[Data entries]
--------------------------------------------------
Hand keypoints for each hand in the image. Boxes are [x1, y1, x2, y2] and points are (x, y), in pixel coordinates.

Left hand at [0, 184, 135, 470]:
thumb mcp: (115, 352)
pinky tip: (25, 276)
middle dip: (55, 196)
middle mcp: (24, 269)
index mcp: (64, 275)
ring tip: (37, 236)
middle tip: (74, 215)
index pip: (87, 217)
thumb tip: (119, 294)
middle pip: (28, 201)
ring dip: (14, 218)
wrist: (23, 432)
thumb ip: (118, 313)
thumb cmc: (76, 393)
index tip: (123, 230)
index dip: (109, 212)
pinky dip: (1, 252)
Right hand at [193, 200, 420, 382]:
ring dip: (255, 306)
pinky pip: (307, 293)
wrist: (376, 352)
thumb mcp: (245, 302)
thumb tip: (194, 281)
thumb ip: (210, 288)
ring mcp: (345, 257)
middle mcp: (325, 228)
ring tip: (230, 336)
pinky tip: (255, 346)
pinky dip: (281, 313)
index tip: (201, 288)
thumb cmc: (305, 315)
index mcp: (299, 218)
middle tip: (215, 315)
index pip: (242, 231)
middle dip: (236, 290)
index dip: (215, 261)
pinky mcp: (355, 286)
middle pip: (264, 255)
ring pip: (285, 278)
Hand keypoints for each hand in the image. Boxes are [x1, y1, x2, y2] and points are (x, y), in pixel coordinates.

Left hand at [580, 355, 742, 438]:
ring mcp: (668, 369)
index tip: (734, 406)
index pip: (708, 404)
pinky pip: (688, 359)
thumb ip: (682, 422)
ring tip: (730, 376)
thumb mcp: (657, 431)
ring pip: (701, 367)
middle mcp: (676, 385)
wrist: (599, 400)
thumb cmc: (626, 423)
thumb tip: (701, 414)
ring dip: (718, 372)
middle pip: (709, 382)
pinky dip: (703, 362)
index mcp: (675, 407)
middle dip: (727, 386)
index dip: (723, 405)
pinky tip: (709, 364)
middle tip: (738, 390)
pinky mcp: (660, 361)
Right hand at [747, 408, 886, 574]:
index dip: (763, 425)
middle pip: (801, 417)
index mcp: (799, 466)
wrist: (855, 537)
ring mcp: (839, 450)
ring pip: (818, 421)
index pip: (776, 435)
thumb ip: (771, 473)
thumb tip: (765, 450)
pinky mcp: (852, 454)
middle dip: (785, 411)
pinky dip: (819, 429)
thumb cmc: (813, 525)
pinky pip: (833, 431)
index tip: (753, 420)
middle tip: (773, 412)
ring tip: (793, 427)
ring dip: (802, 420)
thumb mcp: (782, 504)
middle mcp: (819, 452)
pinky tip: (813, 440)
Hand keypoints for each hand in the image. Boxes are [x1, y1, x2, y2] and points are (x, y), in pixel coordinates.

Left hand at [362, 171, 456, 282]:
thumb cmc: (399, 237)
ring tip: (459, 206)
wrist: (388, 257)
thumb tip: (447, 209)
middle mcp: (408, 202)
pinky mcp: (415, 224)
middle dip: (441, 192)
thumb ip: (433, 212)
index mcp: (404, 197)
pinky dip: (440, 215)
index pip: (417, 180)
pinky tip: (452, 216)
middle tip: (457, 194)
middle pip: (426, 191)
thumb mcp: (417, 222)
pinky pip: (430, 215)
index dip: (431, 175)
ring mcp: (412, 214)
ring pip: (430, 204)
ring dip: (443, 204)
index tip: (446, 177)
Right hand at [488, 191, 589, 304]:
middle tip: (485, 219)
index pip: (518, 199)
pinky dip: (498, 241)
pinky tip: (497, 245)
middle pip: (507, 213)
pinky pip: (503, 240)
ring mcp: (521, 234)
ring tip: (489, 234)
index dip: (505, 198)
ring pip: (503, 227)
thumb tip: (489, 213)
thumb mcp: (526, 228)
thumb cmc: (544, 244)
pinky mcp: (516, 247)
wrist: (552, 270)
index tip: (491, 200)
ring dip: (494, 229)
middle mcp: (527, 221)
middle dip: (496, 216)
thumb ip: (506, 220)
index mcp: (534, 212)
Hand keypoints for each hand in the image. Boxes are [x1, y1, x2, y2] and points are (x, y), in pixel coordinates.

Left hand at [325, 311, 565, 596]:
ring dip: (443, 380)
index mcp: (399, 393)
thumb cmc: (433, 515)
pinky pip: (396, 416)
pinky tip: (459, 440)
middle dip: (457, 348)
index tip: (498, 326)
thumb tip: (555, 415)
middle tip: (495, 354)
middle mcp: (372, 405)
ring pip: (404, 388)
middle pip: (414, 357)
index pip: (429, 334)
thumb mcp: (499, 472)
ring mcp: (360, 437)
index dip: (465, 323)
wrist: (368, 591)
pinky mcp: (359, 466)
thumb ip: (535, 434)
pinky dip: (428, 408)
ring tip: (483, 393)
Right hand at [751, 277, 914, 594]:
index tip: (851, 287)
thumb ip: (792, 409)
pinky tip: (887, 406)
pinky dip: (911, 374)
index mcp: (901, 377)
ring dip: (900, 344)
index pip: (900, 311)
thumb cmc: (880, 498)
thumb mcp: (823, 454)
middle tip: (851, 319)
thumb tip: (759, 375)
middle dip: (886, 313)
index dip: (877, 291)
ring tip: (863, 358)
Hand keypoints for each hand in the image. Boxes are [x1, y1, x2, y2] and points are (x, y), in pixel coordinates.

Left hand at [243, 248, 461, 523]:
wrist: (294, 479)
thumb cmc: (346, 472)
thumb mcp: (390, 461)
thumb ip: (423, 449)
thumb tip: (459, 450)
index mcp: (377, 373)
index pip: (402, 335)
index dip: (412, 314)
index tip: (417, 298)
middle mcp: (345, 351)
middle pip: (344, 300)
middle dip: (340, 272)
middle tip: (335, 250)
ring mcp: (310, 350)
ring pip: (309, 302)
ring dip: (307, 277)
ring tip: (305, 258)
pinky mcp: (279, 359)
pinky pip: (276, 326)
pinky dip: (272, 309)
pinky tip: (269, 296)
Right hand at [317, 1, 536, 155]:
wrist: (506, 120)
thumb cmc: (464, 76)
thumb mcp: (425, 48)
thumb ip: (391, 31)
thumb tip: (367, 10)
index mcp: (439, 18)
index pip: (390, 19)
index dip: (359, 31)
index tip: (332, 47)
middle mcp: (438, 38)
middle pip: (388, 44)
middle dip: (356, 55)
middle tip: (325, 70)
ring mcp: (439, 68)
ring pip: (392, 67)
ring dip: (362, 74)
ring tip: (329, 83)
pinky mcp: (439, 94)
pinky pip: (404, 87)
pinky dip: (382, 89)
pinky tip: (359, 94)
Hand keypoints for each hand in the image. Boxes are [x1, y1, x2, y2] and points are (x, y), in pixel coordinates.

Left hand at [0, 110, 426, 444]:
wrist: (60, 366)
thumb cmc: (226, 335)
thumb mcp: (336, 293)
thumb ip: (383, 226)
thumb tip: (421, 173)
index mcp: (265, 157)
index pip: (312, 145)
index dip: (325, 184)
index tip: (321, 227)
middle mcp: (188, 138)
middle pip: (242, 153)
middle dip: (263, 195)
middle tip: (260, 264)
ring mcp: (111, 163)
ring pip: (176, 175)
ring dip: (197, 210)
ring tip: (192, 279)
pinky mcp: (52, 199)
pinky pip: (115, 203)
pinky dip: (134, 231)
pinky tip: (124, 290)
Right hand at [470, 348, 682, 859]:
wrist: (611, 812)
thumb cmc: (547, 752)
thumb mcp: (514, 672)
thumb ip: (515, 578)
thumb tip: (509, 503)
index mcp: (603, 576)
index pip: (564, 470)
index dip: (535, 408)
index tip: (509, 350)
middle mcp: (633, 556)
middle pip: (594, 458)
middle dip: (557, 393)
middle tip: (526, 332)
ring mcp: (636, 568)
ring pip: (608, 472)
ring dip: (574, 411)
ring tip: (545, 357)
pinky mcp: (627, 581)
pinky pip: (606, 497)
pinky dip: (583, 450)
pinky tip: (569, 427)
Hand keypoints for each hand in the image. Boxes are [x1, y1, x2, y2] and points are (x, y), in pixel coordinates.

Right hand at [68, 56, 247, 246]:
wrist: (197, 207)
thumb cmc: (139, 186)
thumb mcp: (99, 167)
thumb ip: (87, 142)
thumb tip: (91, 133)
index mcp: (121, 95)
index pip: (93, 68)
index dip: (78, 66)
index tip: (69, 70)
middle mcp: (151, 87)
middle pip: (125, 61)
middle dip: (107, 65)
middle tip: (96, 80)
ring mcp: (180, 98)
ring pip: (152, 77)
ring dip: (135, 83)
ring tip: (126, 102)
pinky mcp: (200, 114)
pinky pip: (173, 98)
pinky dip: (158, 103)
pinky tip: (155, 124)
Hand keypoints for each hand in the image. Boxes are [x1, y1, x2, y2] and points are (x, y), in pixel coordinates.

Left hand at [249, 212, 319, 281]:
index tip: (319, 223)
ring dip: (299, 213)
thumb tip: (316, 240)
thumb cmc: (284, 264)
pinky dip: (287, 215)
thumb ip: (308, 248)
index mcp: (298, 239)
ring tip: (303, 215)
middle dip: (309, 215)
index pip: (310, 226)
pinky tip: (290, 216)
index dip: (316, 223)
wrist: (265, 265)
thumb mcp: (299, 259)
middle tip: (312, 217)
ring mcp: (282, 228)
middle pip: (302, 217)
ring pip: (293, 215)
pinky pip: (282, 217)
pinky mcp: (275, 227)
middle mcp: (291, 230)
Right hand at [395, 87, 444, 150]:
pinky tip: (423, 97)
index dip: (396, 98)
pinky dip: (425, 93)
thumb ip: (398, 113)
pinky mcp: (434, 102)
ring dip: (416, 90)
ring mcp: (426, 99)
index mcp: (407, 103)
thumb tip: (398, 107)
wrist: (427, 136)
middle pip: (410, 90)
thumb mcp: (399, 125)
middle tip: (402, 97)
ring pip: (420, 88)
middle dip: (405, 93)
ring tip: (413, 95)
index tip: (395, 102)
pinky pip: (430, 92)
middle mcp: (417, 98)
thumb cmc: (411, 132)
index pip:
--------------------------------------------------
- _Assigned task_:
Repeat the entries above verbatim, but only from the line that has "ring mcp: (439, 68)" down to the line that has "middle mcp: (188, 138)", inclusive.

- _Task output_:
ring mcp: (439, 68)
ring pip: (392, 67)
ring dip: (362, 74)
ring tip: (329, 83)
pinky mcp: (439, 94)
pinky pip: (404, 87)
pinky dip: (382, 89)
pinky tip: (359, 94)
Hand keypoints for each hand in the image. Boxes are [x1, y1, x2, y2] and points are (x, y), in pixel coordinates.

Left hand at [0, 110, 426, 444]:
wrist: (60, 366)
thumb cmc: (226, 335)
thumb mcp: (336, 293)
thumb ip: (383, 226)
thumb tip: (421, 173)
index mcp: (265, 157)
index pip: (312, 145)
index dip: (325, 184)
index tip: (321, 227)
middle mcp: (188, 138)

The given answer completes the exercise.